== Task item ==
Working from the data below, write out exactly the lines from its first through the line that contains "left knee: (203, 241)", both ends included and pictures omitted.

== Dataset records ==
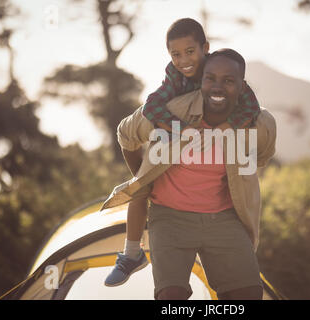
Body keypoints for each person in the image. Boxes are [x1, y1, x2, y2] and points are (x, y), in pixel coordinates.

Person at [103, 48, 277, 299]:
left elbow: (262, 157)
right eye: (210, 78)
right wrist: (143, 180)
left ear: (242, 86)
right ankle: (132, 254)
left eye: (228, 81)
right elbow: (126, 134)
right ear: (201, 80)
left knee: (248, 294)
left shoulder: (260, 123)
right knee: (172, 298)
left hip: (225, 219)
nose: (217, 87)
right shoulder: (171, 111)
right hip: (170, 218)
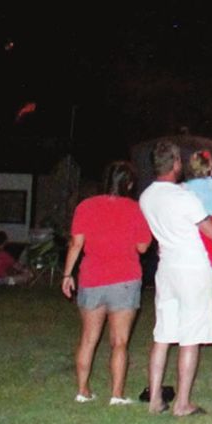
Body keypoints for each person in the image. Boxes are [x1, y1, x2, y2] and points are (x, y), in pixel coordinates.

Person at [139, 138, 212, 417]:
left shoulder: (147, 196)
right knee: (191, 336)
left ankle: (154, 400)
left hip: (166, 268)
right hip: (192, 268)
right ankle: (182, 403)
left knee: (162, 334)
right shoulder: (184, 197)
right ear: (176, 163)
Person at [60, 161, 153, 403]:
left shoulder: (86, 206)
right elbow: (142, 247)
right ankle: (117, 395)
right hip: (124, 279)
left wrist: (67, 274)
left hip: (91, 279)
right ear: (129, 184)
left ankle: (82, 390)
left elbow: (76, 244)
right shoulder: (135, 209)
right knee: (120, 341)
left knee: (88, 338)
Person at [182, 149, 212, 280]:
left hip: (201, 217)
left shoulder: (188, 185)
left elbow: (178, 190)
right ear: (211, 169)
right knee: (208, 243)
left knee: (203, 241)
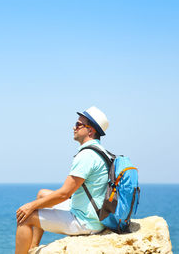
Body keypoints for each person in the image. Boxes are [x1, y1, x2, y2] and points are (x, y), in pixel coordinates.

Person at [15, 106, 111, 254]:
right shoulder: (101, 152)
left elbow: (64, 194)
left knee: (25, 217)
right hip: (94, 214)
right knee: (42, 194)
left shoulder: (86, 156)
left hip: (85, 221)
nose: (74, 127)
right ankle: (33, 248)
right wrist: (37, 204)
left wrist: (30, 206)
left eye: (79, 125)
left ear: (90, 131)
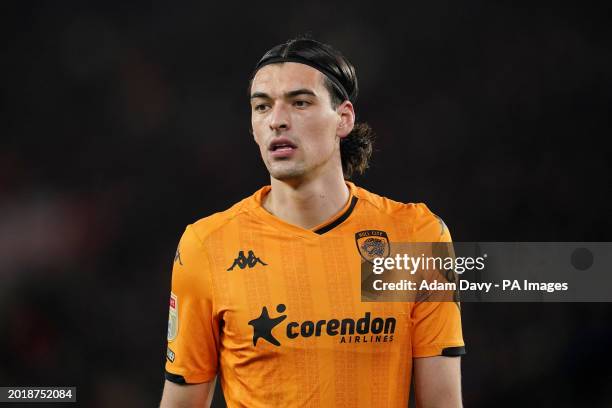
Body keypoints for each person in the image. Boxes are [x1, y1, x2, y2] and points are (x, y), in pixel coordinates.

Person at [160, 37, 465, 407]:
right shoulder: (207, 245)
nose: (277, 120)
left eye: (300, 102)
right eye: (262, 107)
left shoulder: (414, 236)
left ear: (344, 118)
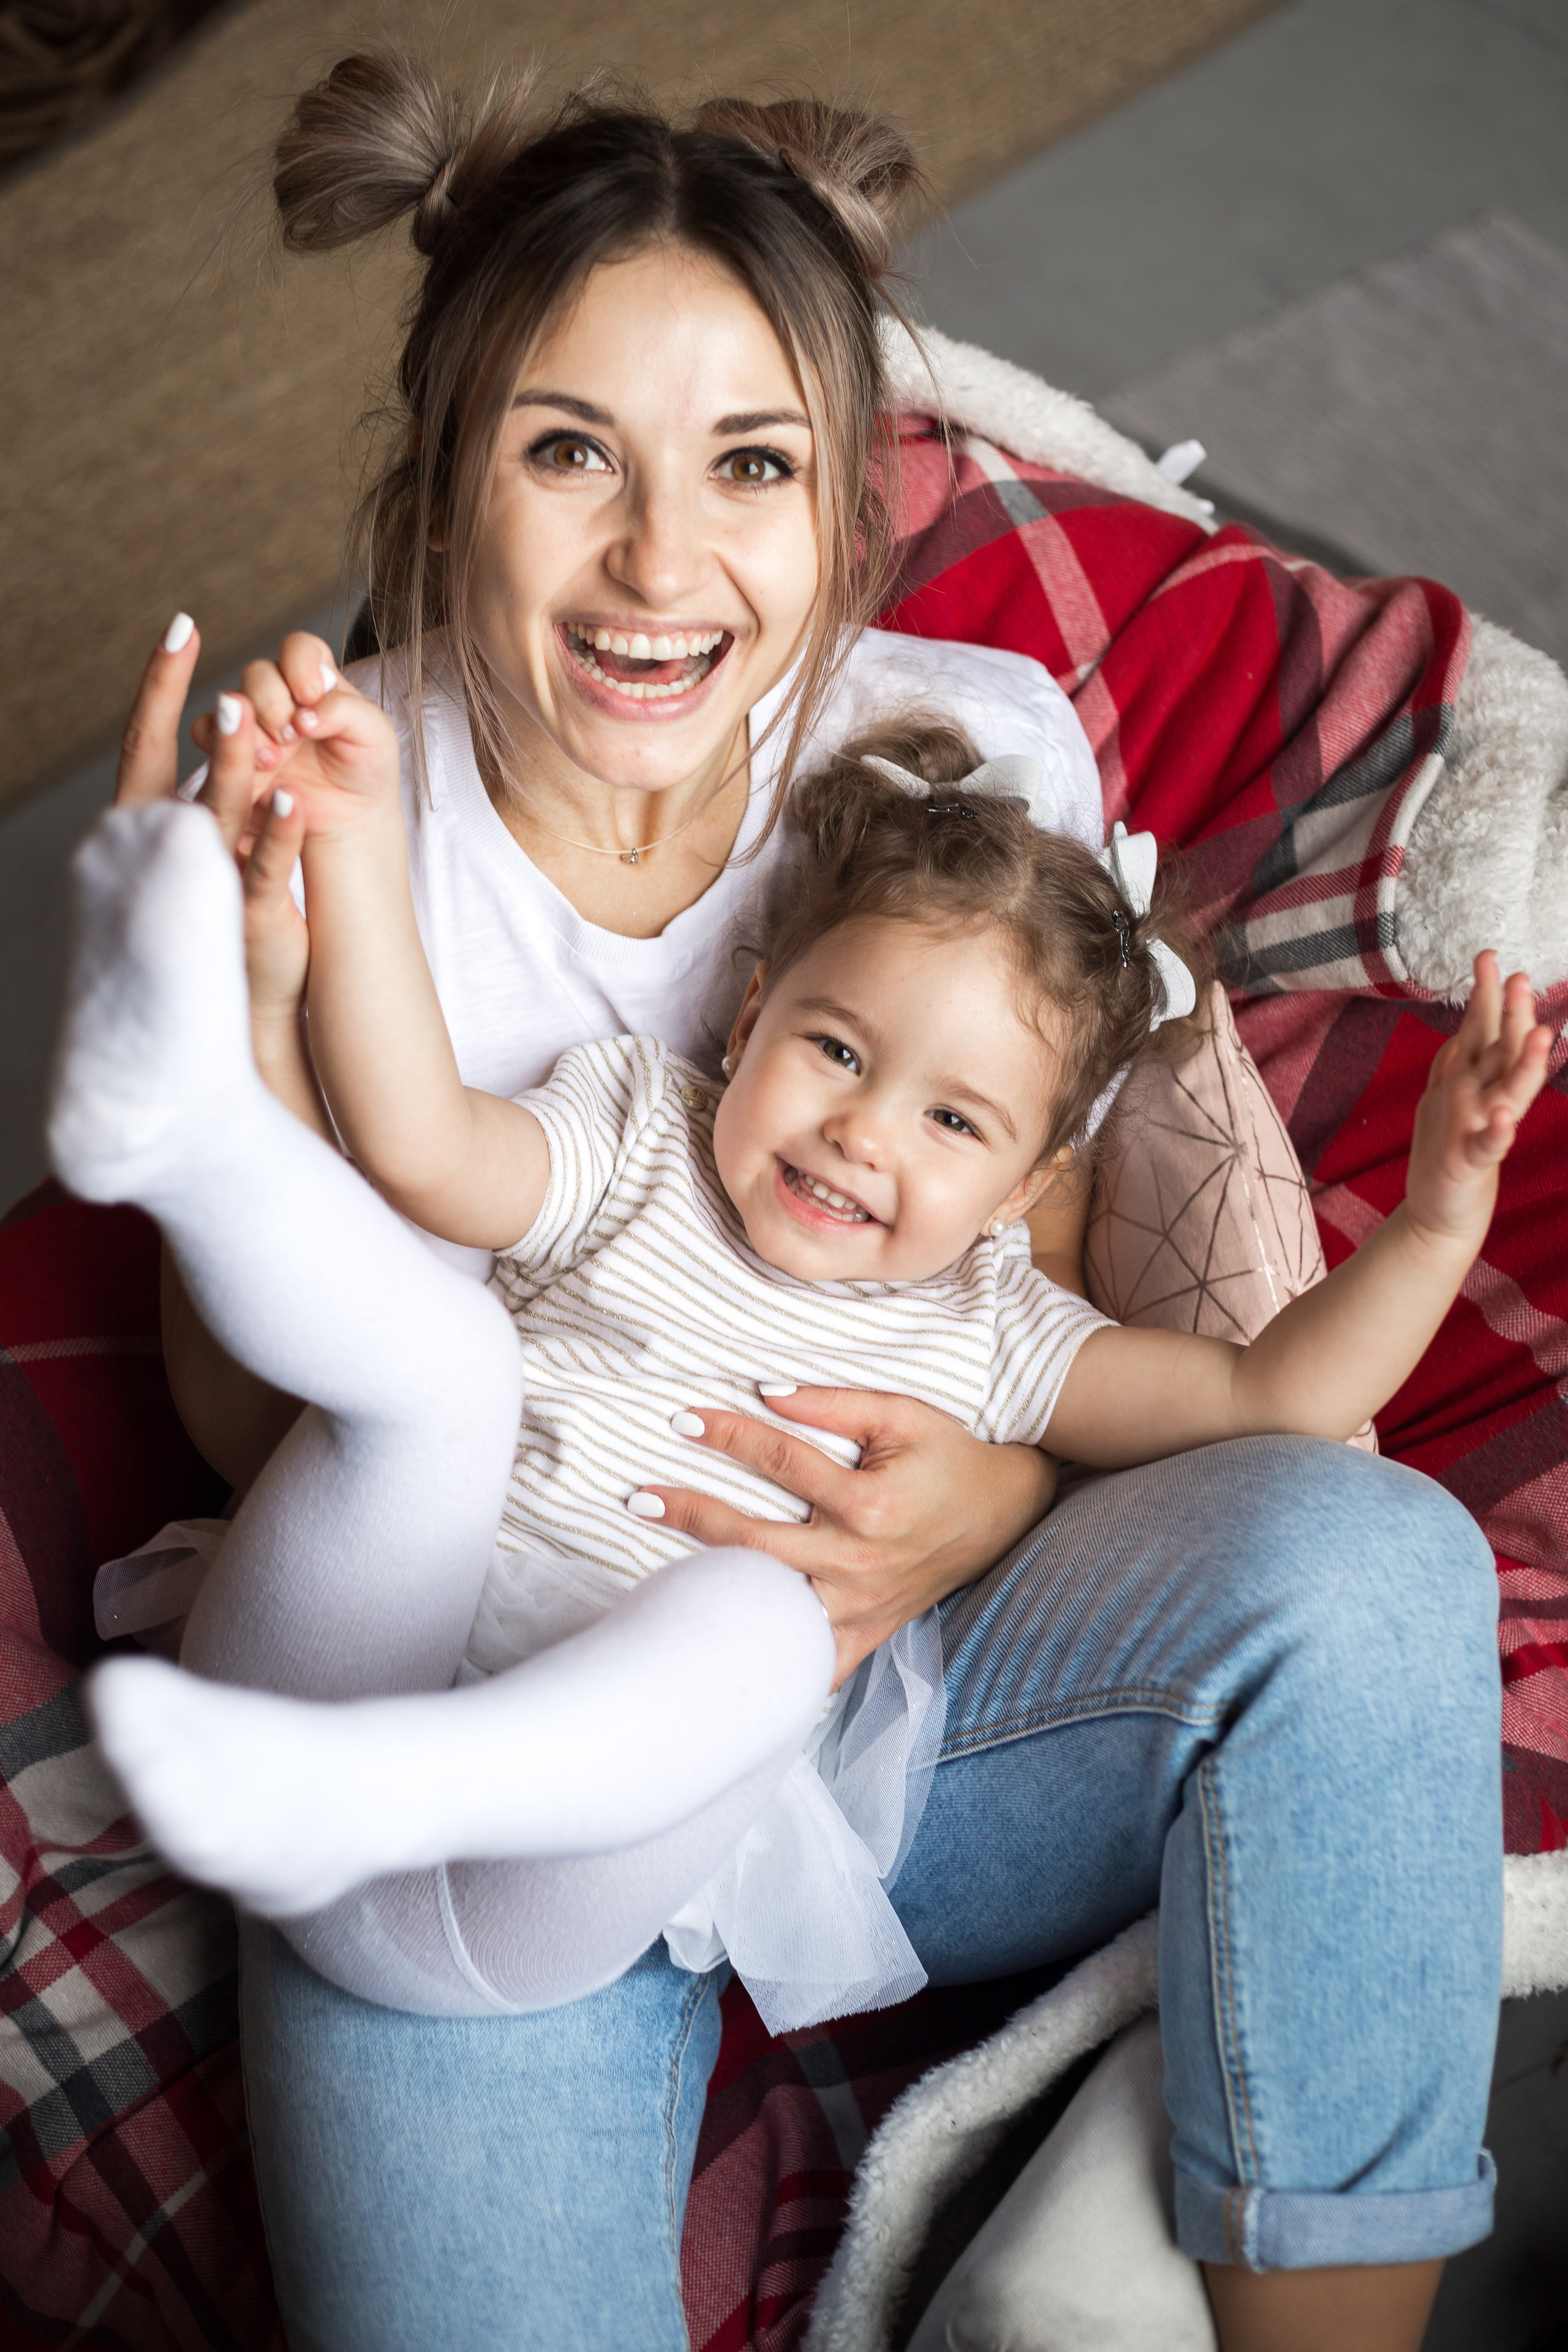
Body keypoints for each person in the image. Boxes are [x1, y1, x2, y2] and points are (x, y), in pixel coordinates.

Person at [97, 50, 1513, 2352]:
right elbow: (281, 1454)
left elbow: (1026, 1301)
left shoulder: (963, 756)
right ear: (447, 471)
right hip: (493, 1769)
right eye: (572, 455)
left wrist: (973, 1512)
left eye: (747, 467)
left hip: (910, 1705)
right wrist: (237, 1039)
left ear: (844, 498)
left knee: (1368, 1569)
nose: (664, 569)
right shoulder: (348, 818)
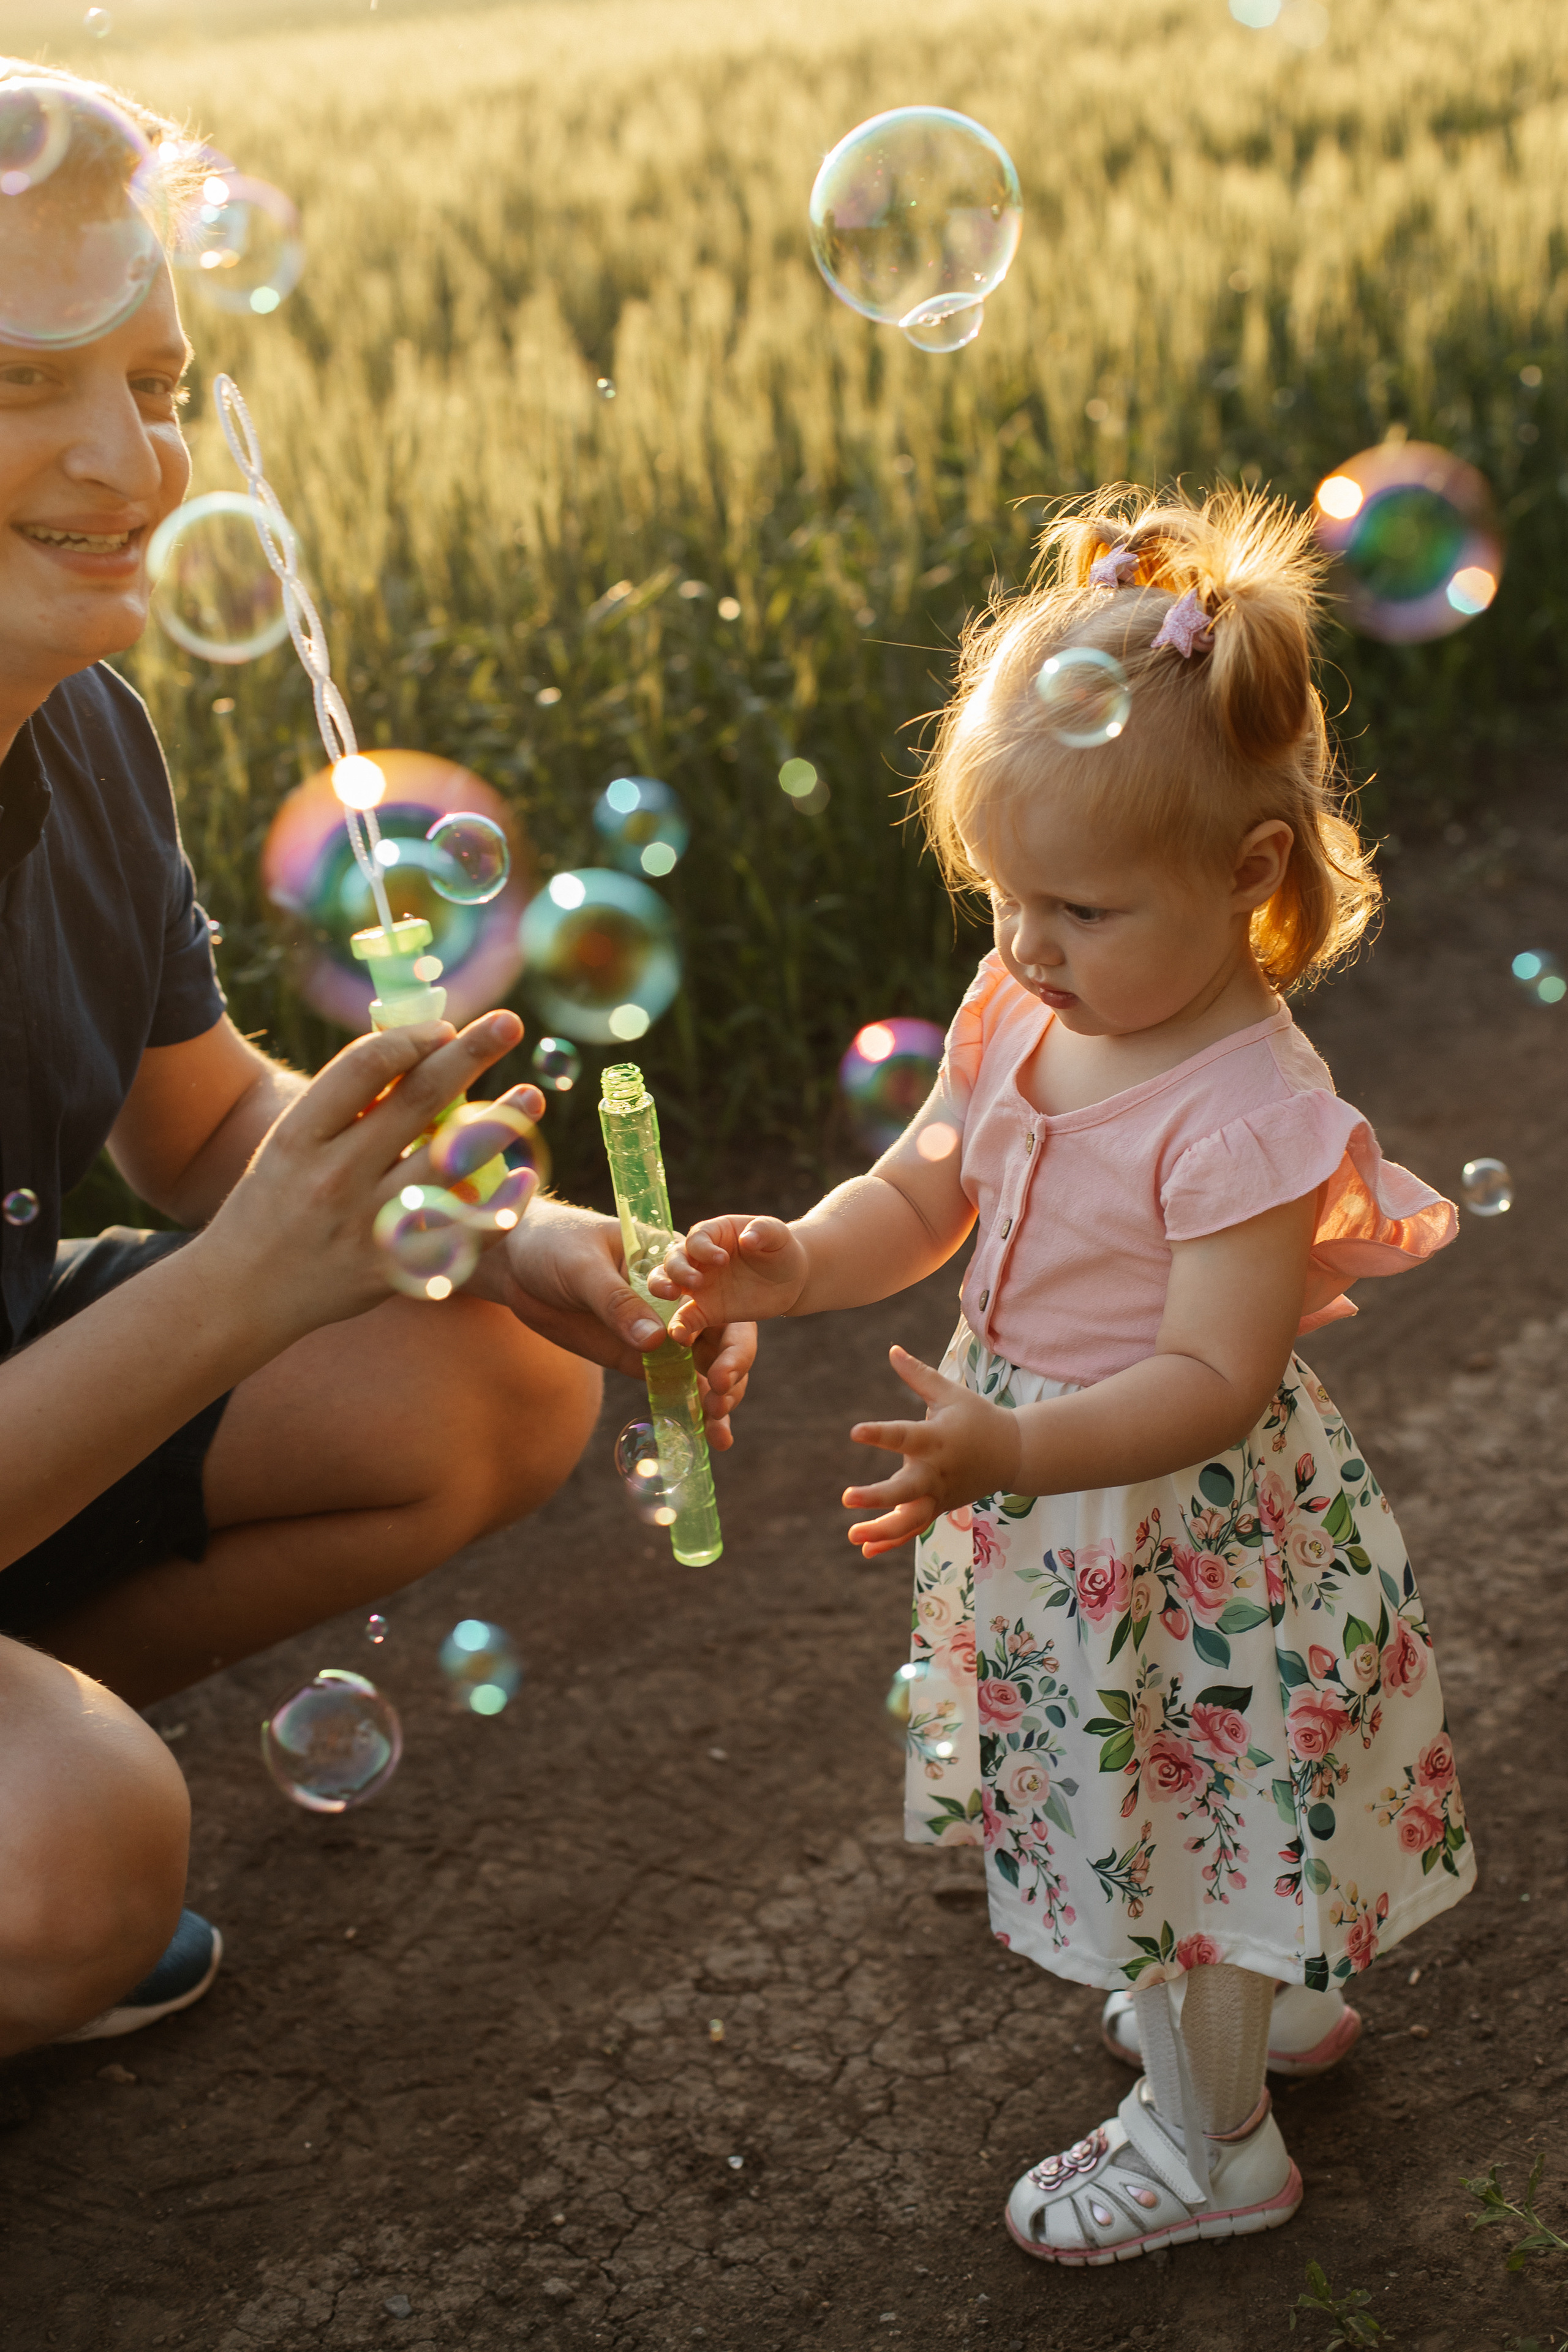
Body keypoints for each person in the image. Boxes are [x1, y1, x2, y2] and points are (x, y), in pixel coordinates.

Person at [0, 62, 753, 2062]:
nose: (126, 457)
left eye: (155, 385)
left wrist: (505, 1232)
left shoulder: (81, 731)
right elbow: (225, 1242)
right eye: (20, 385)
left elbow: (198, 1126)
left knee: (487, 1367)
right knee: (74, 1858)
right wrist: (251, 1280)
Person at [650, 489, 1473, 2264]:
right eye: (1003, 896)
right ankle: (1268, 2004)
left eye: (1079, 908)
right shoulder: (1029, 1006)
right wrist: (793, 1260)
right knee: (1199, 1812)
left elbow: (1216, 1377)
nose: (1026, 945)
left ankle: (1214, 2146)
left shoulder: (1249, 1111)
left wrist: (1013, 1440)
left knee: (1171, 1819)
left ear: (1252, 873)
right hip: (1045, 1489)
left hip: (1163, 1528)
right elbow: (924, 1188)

== Solved exercise ==
Body keypoints for each person in the image. Boxes are [x1, y1, x2, y2] and points are (x, y), in pixel coordinates.

Person at [103, 48, 277, 299]:
left elbow: (262, 157)
right eye: (210, 78)
right wrist: (143, 180)
left ear: (242, 86)
right ankle: (132, 254)
left eye: (228, 81)
right elbow: (126, 134)
right ear: (201, 80)
left knee: (248, 294)
left shoulder: (260, 123)
right knee: (172, 298)
left hip: (225, 219)
nose: (217, 87)
right shoulder: (171, 111)
right hip: (170, 218)
Body keypoints for each person in the image. Boxes are [x1, y1, x2, y2] and points are (x, y), in pixel coordinates.

Person at [139, 138, 212, 417]:
left shoulder: (147, 196)
right knee: (191, 336)
left ankle: (154, 400)
left hip: (166, 268)
right hip: (192, 268)
right ankle: (182, 403)
left knee: (162, 334)
right shoulder: (184, 197)
right ear: (176, 163)
Person at [60, 161, 153, 403]:
left shoulder: (86, 206)
right elbow: (142, 247)
right ankle: (117, 395)
right hip: (124, 279)
left wrist: (67, 274)
left hip: (91, 279)
right ear: (129, 184)
left ankle: (82, 390)
left elbow: (76, 244)
right shoulder: (135, 209)
right knee: (120, 341)
left knee: (88, 338)
Person at [182, 149, 212, 280]:
left hip: (201, 217)
left shoulder: (188, 185)
left elbow: (178, 190)
right ear: (211, 169)
right knee: (208, 243)
left knee: (203, 241)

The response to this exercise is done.